Source: Joe Nocera, Op-Ed Columnist, New York Times, October 3, 2011.
In the firestorm over Solyndra, three main criticisms have emerged.
The first is that Solyndra wasn’t ready for prime time and that the Department of Energy, which gave it a $535 million federally guaranteed loan, should have known as much. The second is that Solyndra used political influence to land a loan that was destined to blow up. And the third is that Solyndra’s bankruptcy case shows why government bureaucrats shouldn’t be picking technology winners and losers — or making risky investments that the private sector won’t.
I think we can now safely concede the first point. Although what sunk Solyndra was the unsustainably high price of its innovative solar panels, The Washington Post, The Los Angeles Times and Megan McArdle’s blog at The Atlantic’s Web site have all made a convincing case that, internally, the company was a mess.

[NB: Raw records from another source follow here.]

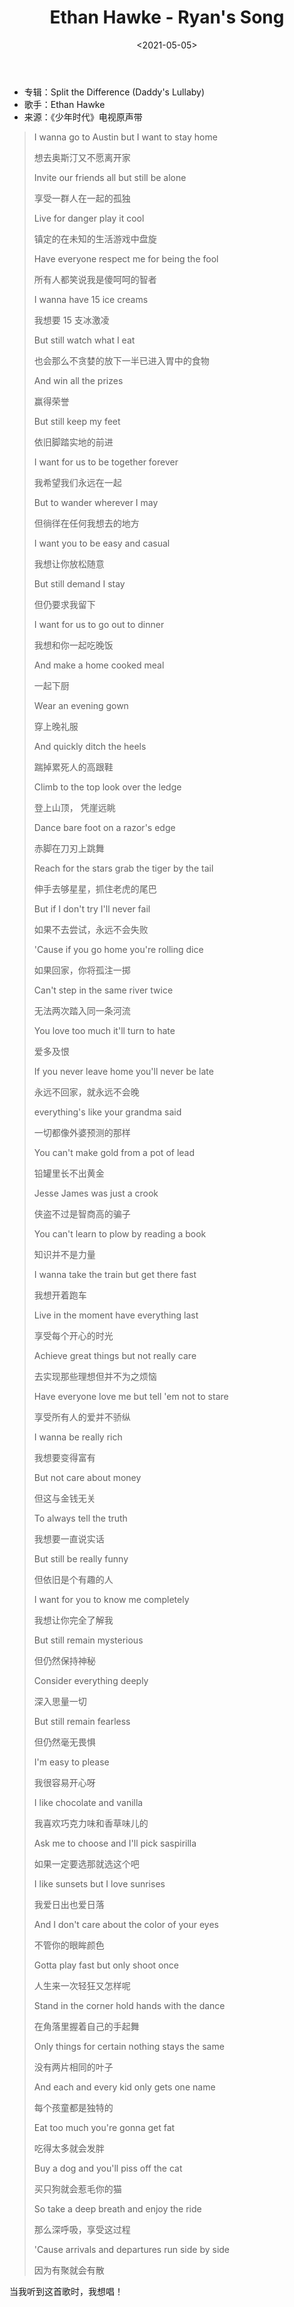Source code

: #+TITLE: Ethan Hawke - Ryan's Song
#+DATE: <2021-05-05>
#+TAGS[]: 音乐

- 专辑：Split the Difference (Daddy's Lullaby)
- 歌手：Ethan Hawke
- 来源：《少年时代》电视原声带

#+BEGIN_QUOTE
  I wanna go to Austin but I want to stay home

  想去奥斯汀又不愿离开家

  Invite our friends all but still be alone

  享受一群人在一起的孤独

  Live for danger play it cool

  镇定的在未知的生活游戏中盘旋

  Have everyone respect me for being the fool

  所有人都笑说我是傻呵呵的智者

  I wanna have 15 ice creams

  我想要 15 支冰激凌

  But still watch what I eat

  也会那么不贪婪的放下一半已进入胃中的食物

  And win all the prizes

  赢得荣誉

  But still keep my feet

  依旧脚踏实地的前进

  I want for us to be together forever

  我希望我们永远在一起

  But to wander wherever I may

  但徜徉在任何我想去的地方

  I want you to be easy and casual

  我想让你放松随意

  But still demand I stay

  但仍要求我留下

  I want for us to go out to dinner

  我想和你一起吃晚饭

  And make a home cooked meal

  一起下厨

  Wear an evening gown

  穿上晚礼服

  And quickly ditch the heels

  踹掉累死人的高跟鞋

  Climb to the top look over the ledge

  登上山顶， 凭崖远眺

  Dance bare foot on a razor's edge

  赤脚在刀刃上跳舞

  Reach for the stars grab the tiger by the tail

  伸手去够星星，抓住老虎的尾巴

  But if I don't try I'll never fail

  如果不去尝试，永远不会失败

  'Cause if you go home you're rolling dice

  如果回家，你将孤注一掷

  Can't step in the same river twice

  无法两次踏入同一条河流

  You love too much it'll turn to hate

  爱多及恨

  If you never leave home you'll never be late

  永远不回家，就永远不会晚

  everything's like your grandma said

  一切都像外婆预测的那样

  You can't make gold from a pot of lead

  铅罐里长不出黄金

  Jesse James was just a crook

  侠盗不过是智商高的骗子

  You can't learn to plow by reading a book

  知识并不是力量

  I wanna take the train but get there fast

  我想开着跑车

  Live in the moment have everything last

  享受每个开心的时光

  Achieve great things but not really care

  去实现那些理想但并不为之烦恼

  Have everyone love me but tell 'em not to stare

  享受所有人的爱并不骄纵

  I wanna be really rich

  我想要变得富有

  But not care about money

  但这与金钱无关

  To always tell the truth

  我想要一直说实话

  But still be really funny

  但依旧是个有趣的人

  I want for you to know me completely

  我想让你完全了解我

  But still remain mysterious

  但仍然保持神秘

  Consider everything deeply

  深入思量一切

  But still remain fearless

  但仍然毫无畏惧

  I'm easy to please

  我很容易开心呀

  I like chocolate and vanilla

  我喜欢巧克力味和香草味儿的

  Ask me to choose and I'll pick saspirilla

  如果一定要选那就选这个吧

  I like sunsets but I love sunrises

  我爱日出也爱日落

  And I don't care about the color of your eyes

  不管你的眼眸颜色

  Gotta play fast but only shoot once

  人生来一次轻狂又怎样呢

  Stand in the corner hold hands with the dance

  在角落里握着自己的手起舞

  Only things for certain nothing stays the same

  没有两片相同的叶子

  And each and every kid only gets one name

  每个孩童都是独特的

  Eat too much you're gonna get fat

  吃得太多就会发胖

  Buy a dog and you'll piss off the cat

  买只狗就会惹毛你的猫

  So take a deep breath and enjoy the ride

  那么深呼吸，享受这过程

  'Cause arrivals and departures run side by side

  因为有聚就会有散
#+END_QUOTE

当我听到这首歌时，我想唱！
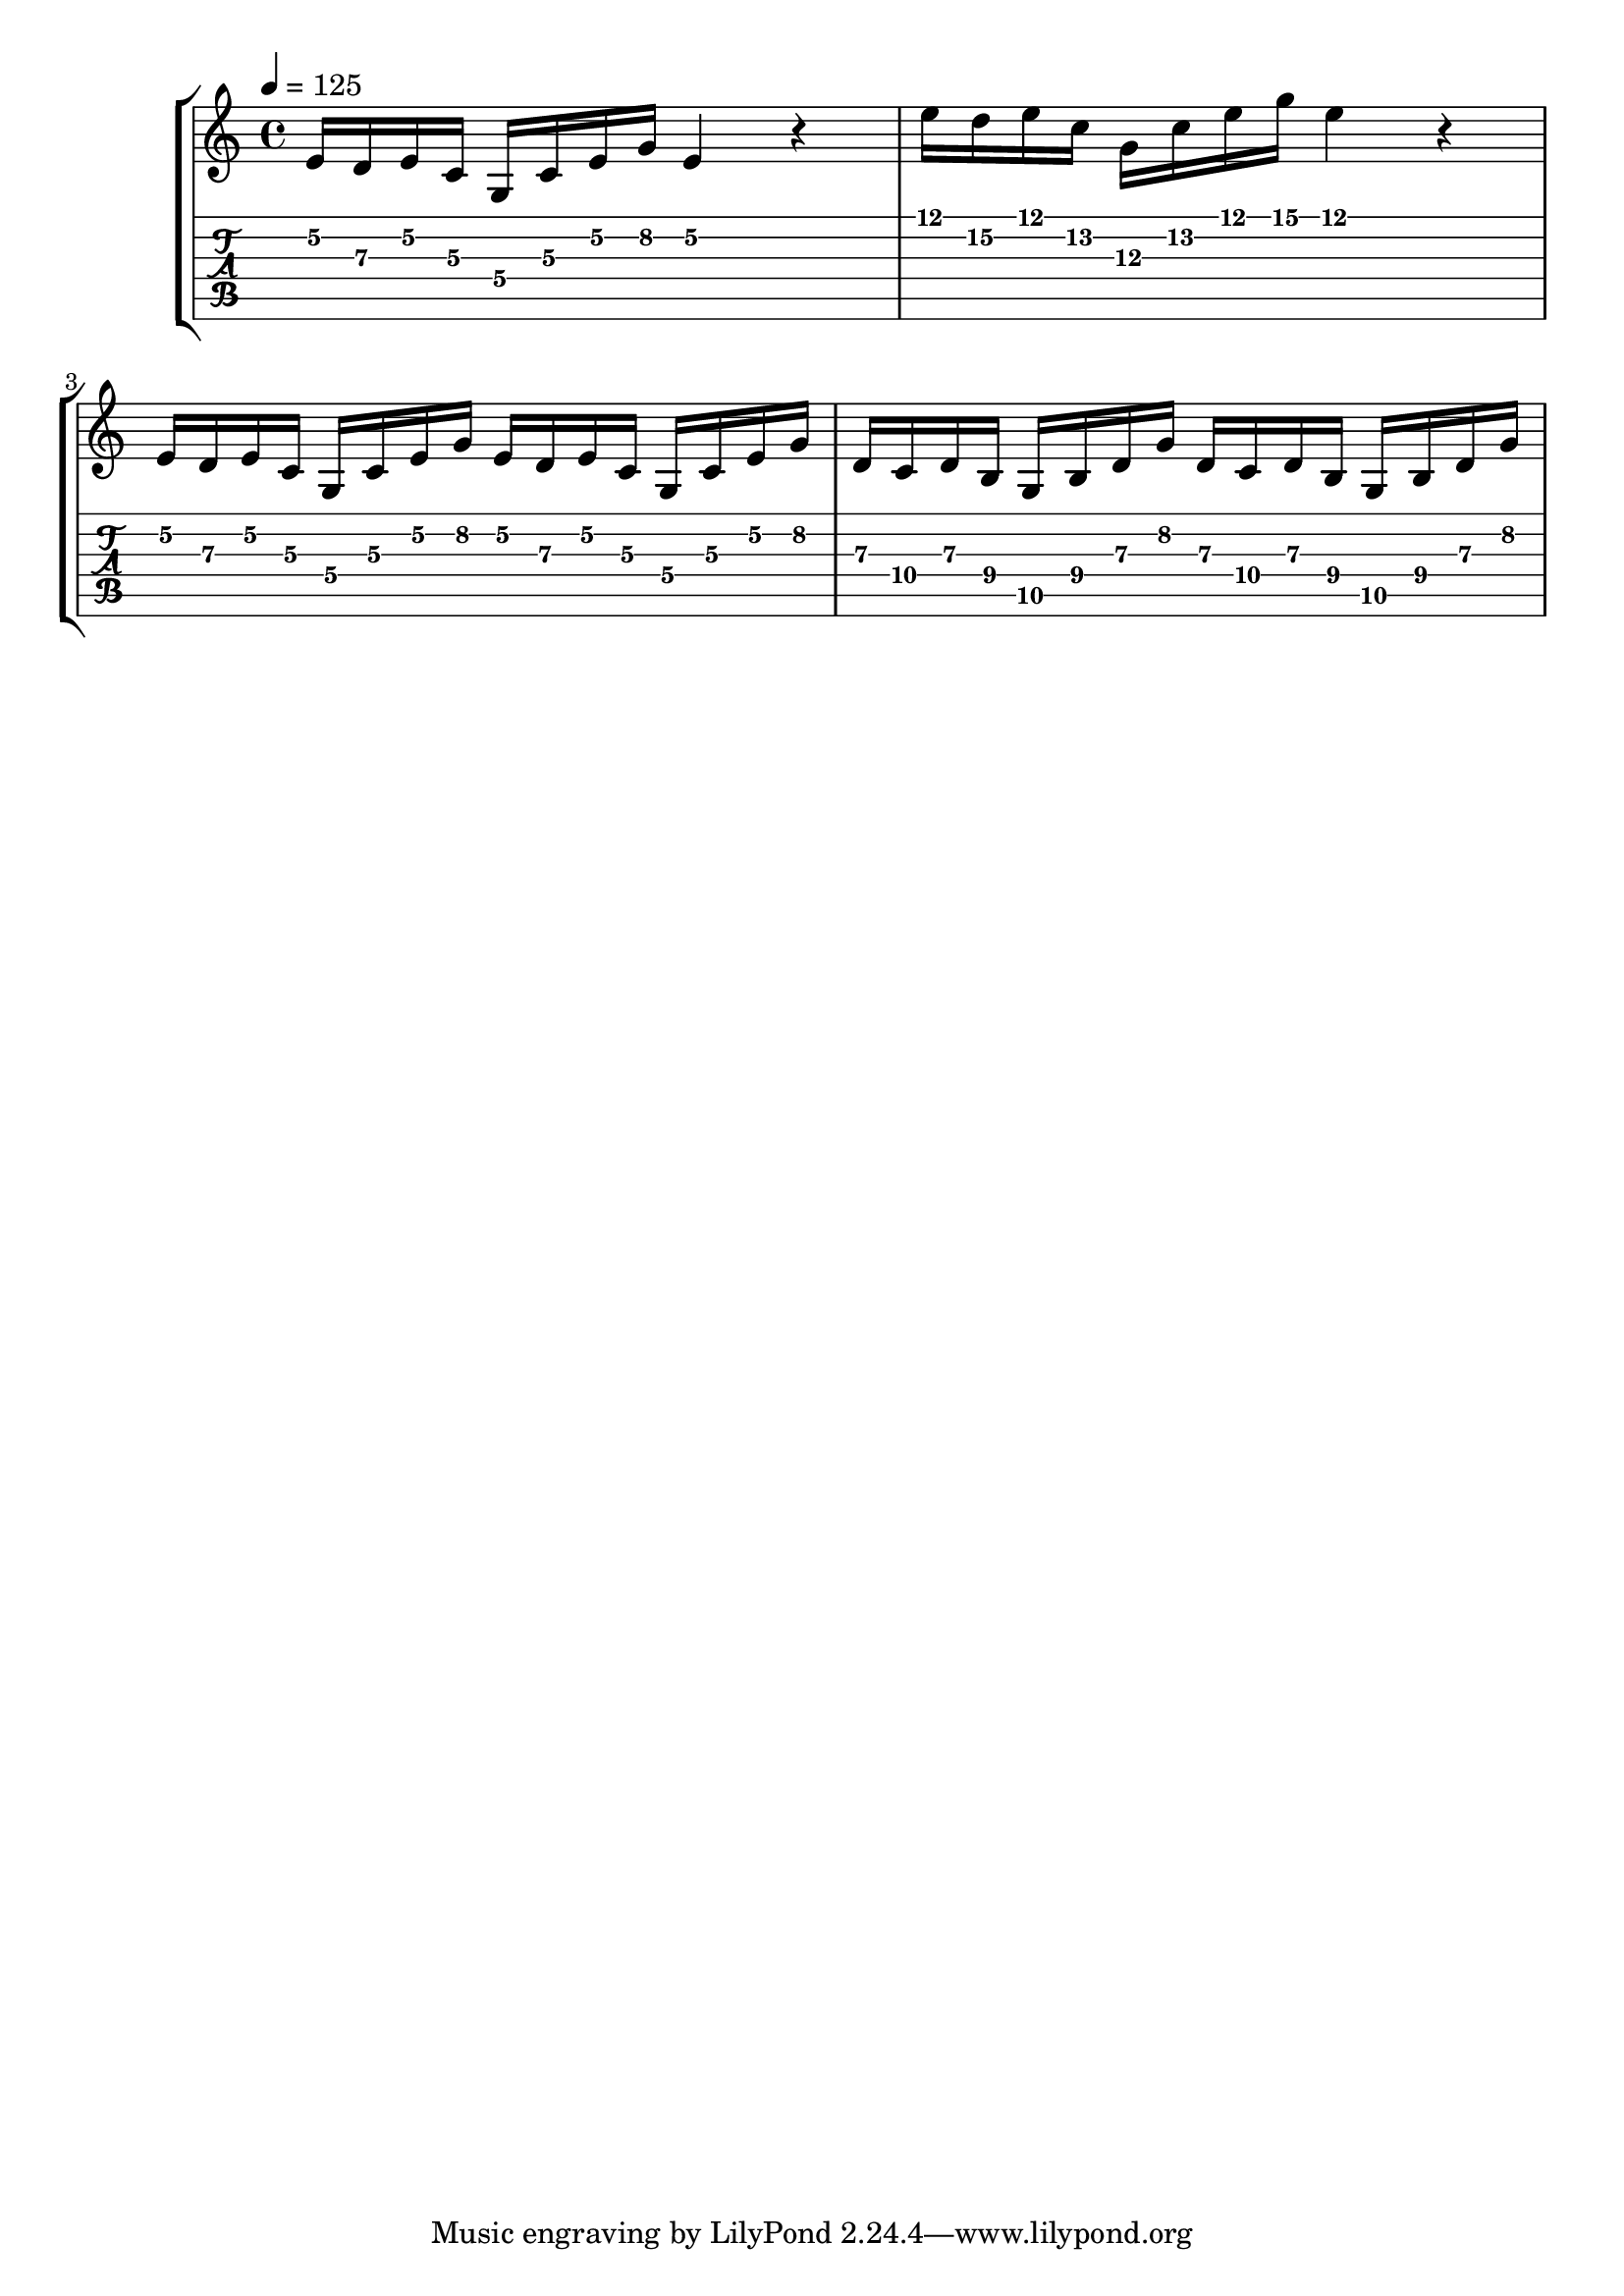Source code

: \version "2.20.0"
\time 4/4
\score {
  \new StaffGroup <<
     \new Staff \relative c' {
       \time 4/4
       \tempo 4 = 125
       \key c \major
       e16 d e c g c e g e4 r4
       e'16 d e c g c e g e4 r4
       e,16 d e c g c e g e d e c g c e g
       d c d b g b d g d c d b g b d g
     }
     \new TabStaff \relative c' {
       e16\2 d\3 e\2 c\3 g\4 c\3 e\2 g\2 e4\2 r4
       %\set TabStaff.minimumFret = #12
       e'16\1 d\2 e\1 c\2 g\3 c\2 e\1 g\1 e4\1 r4
       % \set TabStaff.minimumFret = #0
       e,16\2 d\3 e\2 c\3 g\4 c\3 e\2 g\2 e\2 d\3 e\2 c\3 g\4 c\3 e\2 g\2
       d\3 c\4 d\3 b\4 g\5 b\4 d\3 g\2 d\3 c\4 d\3 b\4 g\5 b\4 d\3 g\2
     }
   >>
  \layout {}
  \midi {}
}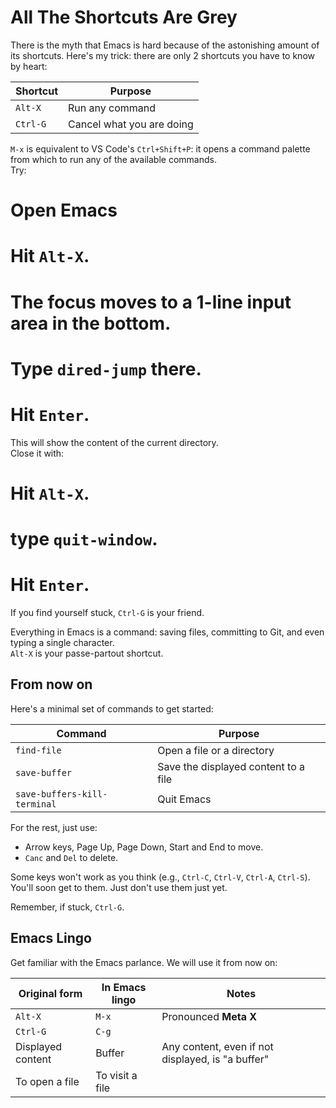* All The Shortcuts Are Grey

There is the myth that Emacs is hard because of the astonishing amount
of its shortcuts. Here's my trick: there are only 2 shortcuts you have
to know by heart:

| Shortcut | Purpose                   |
|----------+---------------------------|
| =Alt-X=  | Run any command           |
| =Ctrl-G= | Cancel what you are doing |

=M-x= is equivalent to VS Code's =Ctrl+Shift+P=: it opens a command
palette from which to run any of the available commands.\\
Try:

* Open Emacs
* Hit =Alt-X=.
* The focus moves to a 1-line input area in the bottom.
* Type =dired-jump= there.
* Hit =Enter=.

This will show the content of the current directory.\\
Close it with:

* Hit =Alt-X=.
* type =quit-window=.
* Hit =Enter=.

If you find yourself stuck, =Ctrl-G= is your friend.

Everything in Emacs is a command: saving files, committing to Git, and
even typing a single character.\\
=Alt-X= is your passe-partout shortcut.

** From now on
Here's a minimal set of commands to get started:

| Command                      | Purpose                              |
|------------------------------+--------------------------------------|
| =find-file=                  | Open a file or a directory           |
| =save-buffer=                | Save the displayed content to a file |
| =save-buffers-kill-terminal= | Quit Emacs                           |

For the rest, just use:

- Arrow keys, Page Up, Page Down, Start and End to move.
- =Canc= and =Del= to delete.

Some keys won't work as you think (e.g., =Ctrl-C=, =Ctrl-V=, =Ctrl-A=,
=Ctrl-S=). You'll soon get to them. Just don't use them just yet.

Remember, if stuck, =Ctrl-G=.

** Emacs Lingo
Get familiar with the Emacs parlance. We will use it from now on:

| Original form     | In Emacs lingo  | Notes                                             |
|-------------------+-----------------+---------------------------------------------------|
| =Alt-X=           | =M-x=           | Pronounced *Meta X*                               |
| =Ctrl-G=          | =C-g=           |                                                   |
| Displayed content | Buffer          | Any content, even if not displayed, is "a buffer" |
| To open a file    | To visit a file |                                                   |

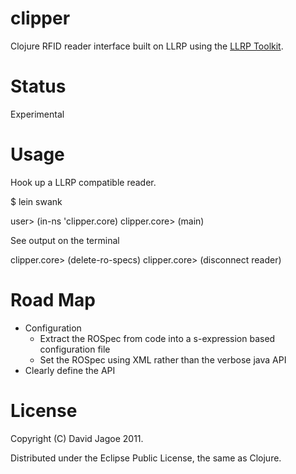 * clipper

Clojure RFID reader interface built on LLRP using the [[http://www.llrp.org/][LLRP Toolkit]].

* Status

Experimental

* Usage

Hook up a LLRP compatible reader.

$ lein swank

user> (in-ns 'clipper.core)
clipper.core> (main)

See output on the terminal

clipper.core> (delete-ro-specs)
clipper.core> (disconnect reader)

* Road Map

- Configuration
  - Extract the ROSpec from code into a s-expression based configuration file
  - Set the ROSpec using XML rather than the verbose java API
- Clearly define the API

* License

Copyright (C) David Jagoe 2011.

Distributed under the Eclipse Public License, the same as Clojure.

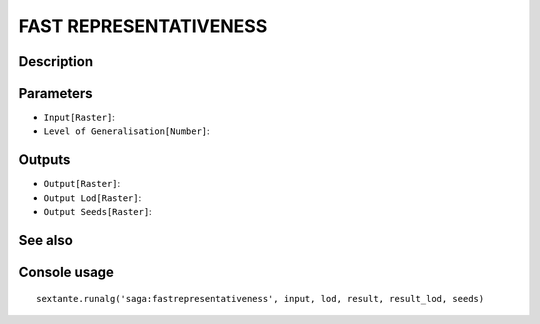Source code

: FAST REPRESENTATIVENESS
=======================

Description
-----------

Parameters
----------

- ``Input[Raster]``:
- ``Level of Generalisation[Number]``:

Outputs
-------

- ``Output[Raster]``:
- ``Output Lod[Raster]``:
- ``Output Seeds[Raster]``:

See also
---------


Console usage
-------------


::

	sextante.runalg('saga:fastrepresentativeness', input, lod, result, result_lod, seeds)
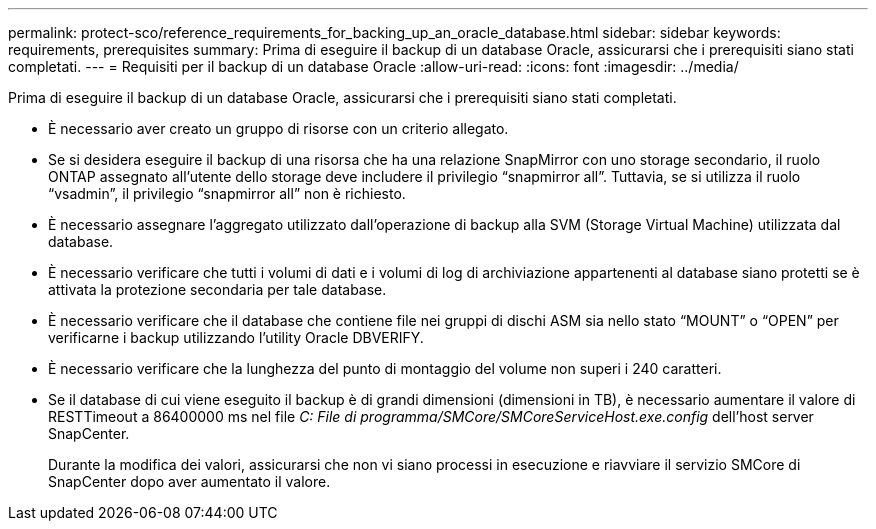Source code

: ---
permalink: protect-sco/reference_requirements_for_backing_up_an_oracle_database.html 
sidebar: sidebar 
keywords: requirements, prerequisites 
summary: Prima di eseguire il backup di un database Oracle, assicurarsi che i prerequisiti siano stati completati. 
---
= Requisiti per il backup di un database Oracle
:allow-uri-read: 
:icons: font
:imagesdir: ../media/


[role="lead"]
Prima di eseguire il backup di un database Oracle, assicurarsi che i prerequisiti siano stati completati.

* È necessario aver creato un gruppo di risorse con un criterio allegato.
* Se si desidera eseguire il backup di una risorsa che ha una relazione SnapMirror con uno storage secondario, il ruolo ONTAP assegnato all'utente dello storage deve includere il privilegio "`snapmirror all`". Tuttavia, se si utilizza il ruolo "`vsadmin`", il privilegio "`snapmirror all`" non è richiesto.
* È necessario assegnare l'aggregato utilizzato dall'operazione di backup alla SVM (Storage Virtual Machine) utilizzata dal database.
* È necessario verificare che tutti i volumi di dati e i volumi di log di archiviazione appartenenti al database siano protetti se è attivata la protezione secondaria per tale database.
* È necessario verificare che il database che contiene file nei gruppi di dischi ASM sia nello stato "`MOUNT`" o "`OPEN`" per verificarne i backup utilizzando l'utility Oracle DBVERIFY.
* È necessario verificare che la lunghezza del punto di montaggio del volume non superi i 240 caratteri.
* Se il database di cui viene eseguito il backup è di grandi dimensioni (dimensioni in TB), è necessario aumentare il valore di RESTTimeout a 86400000 ms nel file _C: File di programma/SMCore/SMCoreServiceHost.exe.config_ dell'host server SnapCenter.
+
Durante la modifica dei valori, assicurarsi che non vi siano processi in esecuzione e riavviare il servizio SMCore di SnapCenter dopo aver aumentato il valore.


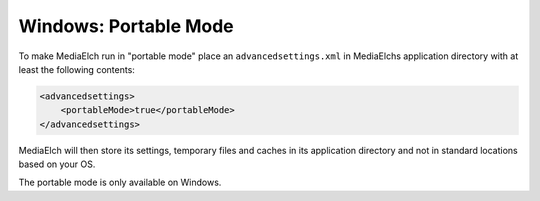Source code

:======================
Windows: Portable Mode
======================

To make MediaElch run in "portable mode" place an ``advancedsettings.xml`` in MediaElchs application directory with at least the following contents: 

.. code-block:: xml

    <advancedsettings>
        <portableMode>true</portableMode>
    </advancedsettings>


MediaElch will then store its settings, temporary files and caches in its application directory and not in standard locations based on your OS.

The portable mode is only available on Windows.
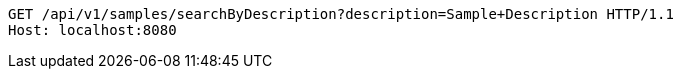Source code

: [source,http,options="nowrap"]
----
GET /api/v1/samples/searchByDescription?description=Sample+Description HTTP/1.1
Host: localhost:8080

----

The second argument, on the other hand, strikes me as utterly bogus. Yes, there are a few e-mails from inside the government that questioned the loan guarantee. And, yes, Solyndra hired — shocker! — lobbyists. But you can always find, after the fact, “bad documents” that can be twisted to make something innocent sound nefarious.
“I suspect that when all the information finally comes out, there will be very little that is scandalous,” said Jonathan Rothwell, who has studied the Solyndra case as a senior research analyst at the Brookings Institution. Although Republicans will surely try to keep Solyndra in the news until, oh, next November, the scandal will eventually evaporate because there is very little there.
The third criticism is the one that really matters: government “is a crappy vc,” as Obama’s former economic adviser, Larry Summers, put it in another embarrassing e-mail that was recently released as part of a Congressional investigation into Solyndra.